A new coamorphous ethionamide with enhanced solubility: Preparation, characterization, in silico pharmacokinetics, and controlled release by encapsulation.

This study reports the synthesis and the experimental-theoretical characterization of a new coamorphous system consisting of ethionamide (ETH) and mandelic acid (MND) as a coformer. The solid dispersion was synthesized using the slow solvent evaporation method in an ethanolic medium. The structural, vibrational, and thermal properties of the system were characterized. Density functional theory (DFT) calculations were performed to analyze the interactions between ETH and MND in the heterodimer.

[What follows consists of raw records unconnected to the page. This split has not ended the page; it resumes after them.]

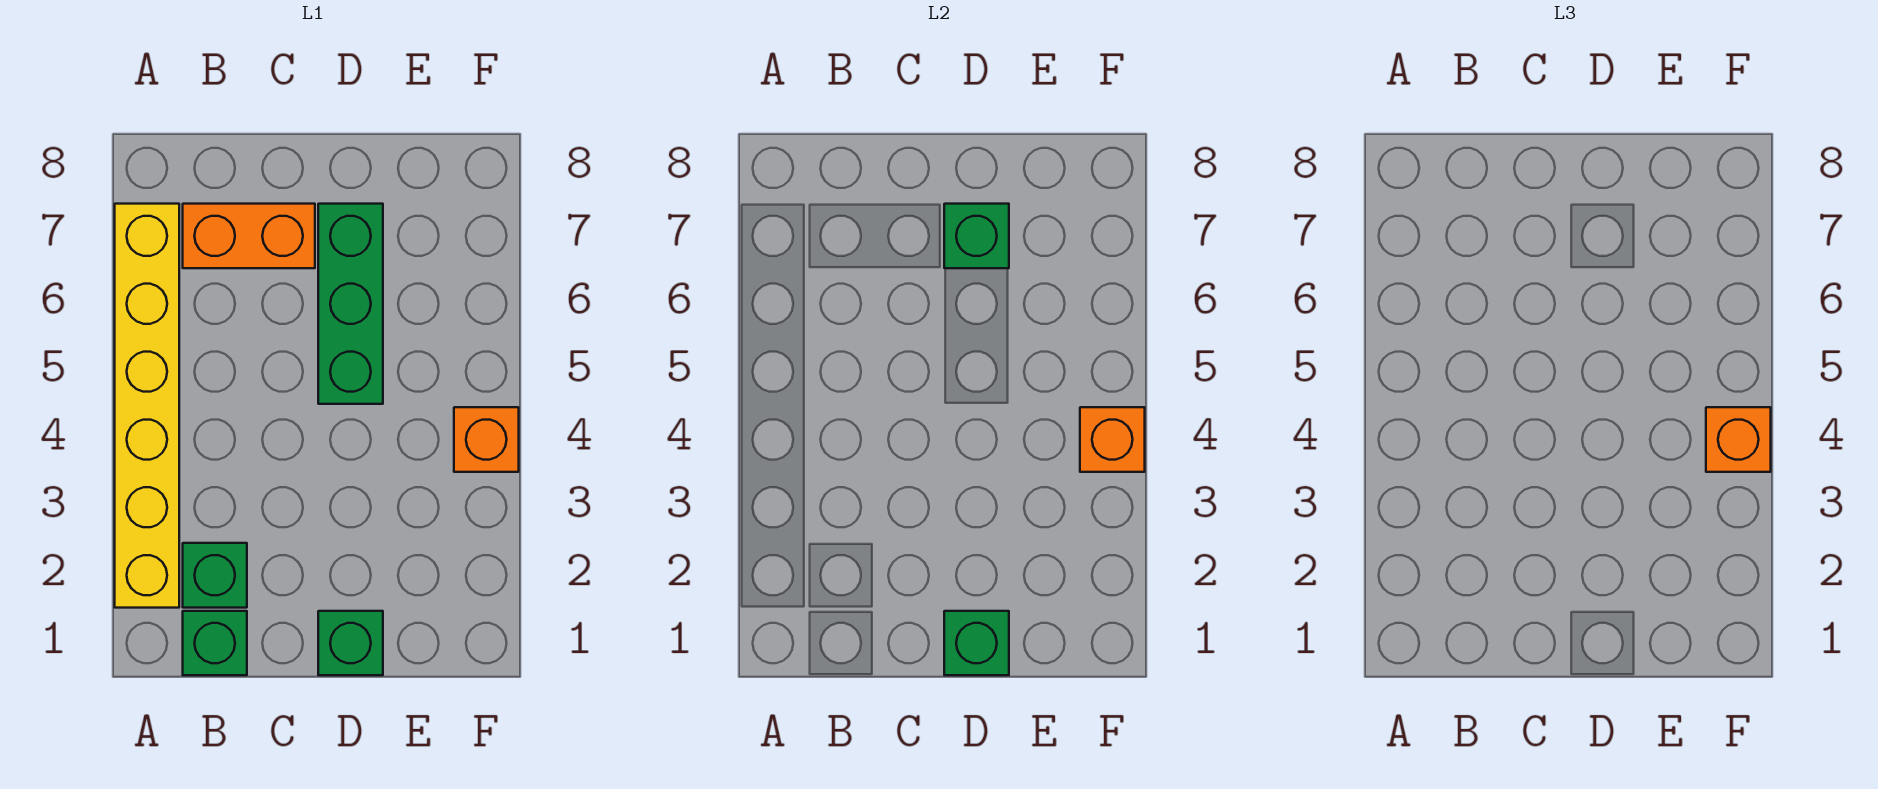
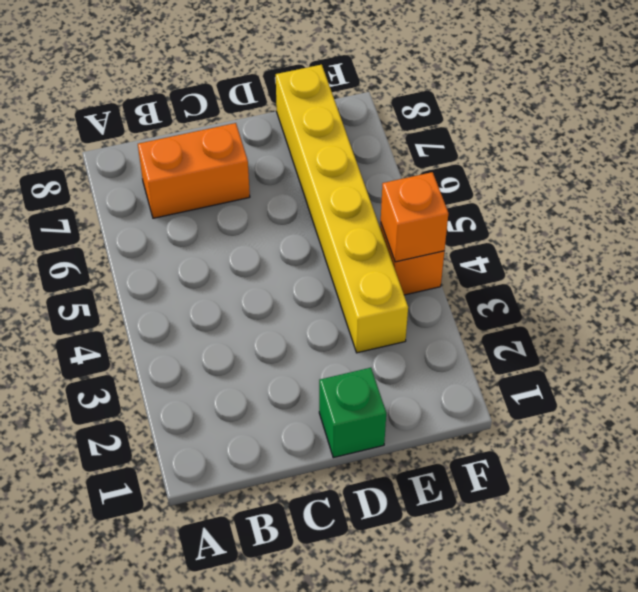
yellow brick E3:E8 level 1 -> yellow brick A2:A7 level 1
none -> green brick B1 level 1
none -> green brick B2 level 1

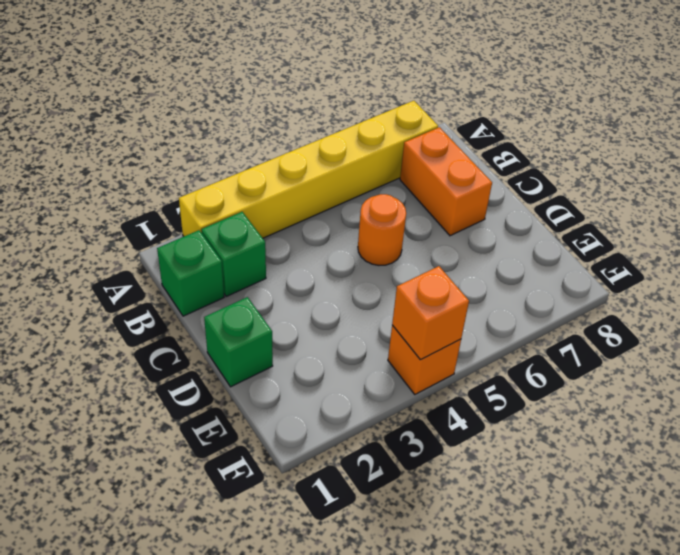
orange round brick C5 level 1 -> none
none -> green brick D5:D7 level 1
none -> green brick D1 level 2

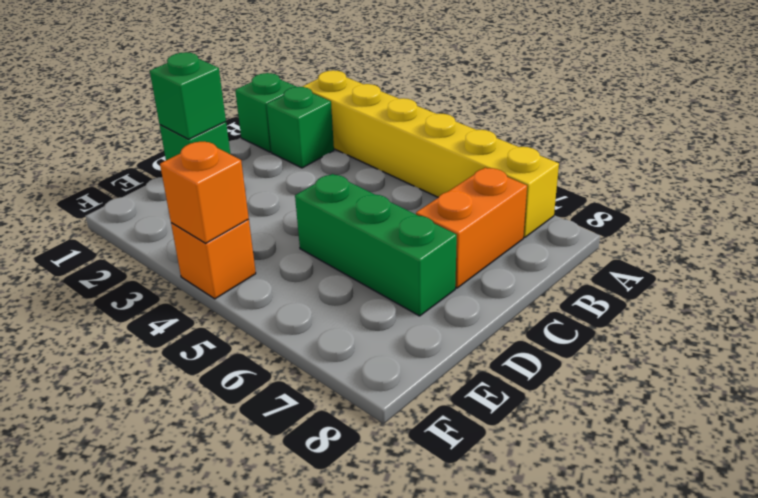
none -> green brick D7 level 2
none -> orange brick F4 level 3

These results contributed to the suitable assignment of infrared (IR) vibrational modes, to determine the chemical reactivity descriptors and the electronic indices of each component of the molecule. Additionally, Hirshfeld surfaces analysis and calculations of absorption, distribution, metabolism, and excretion (ADME) parameters were performed to examine intermolecular interactions and predict the in silico pharmacokinetic profile of the ETH-MND compound and its forming molecules. Powder X-ray diffraction data confirmed the formation of a coamorphous binary system in the 1:2 and 1:3 ETH and MND ratios. Furthermore, the ETH-MND (1:3) solid dispersion remained amorphous for up to 150 days when stored at 38 °C and 75 % relative humidity. DFT calculations, conducted both in vacuum and in ethanol, indicated that the formation of the coamorphous system is driven by hydrogen bonding between the NH groups of ETH and the C=O group of MND. Thermodynamic analysis showed that intermolecular interactions are favored in the gas phase, with Gibbs free energy of -3.20 kcal/mol. The IR spectra showed a correlation between experimental and calculated data. Thermal analyses revealed glass transition temperatures of 59 °C (1:2 ratio) and 61 °C (1:3 ratio), indicating thermal stability of the coamorphous materials. Additionally, dissolution tests showed a 3.58-fold increase in the solubility of ETH compared to its crystalline form. The encapsulation of ETH-MND coamorphous systems in sodium alginate spheres via polyelectrolyte complexation was also investigated, demonstrating significant controlled drug release over 480 min.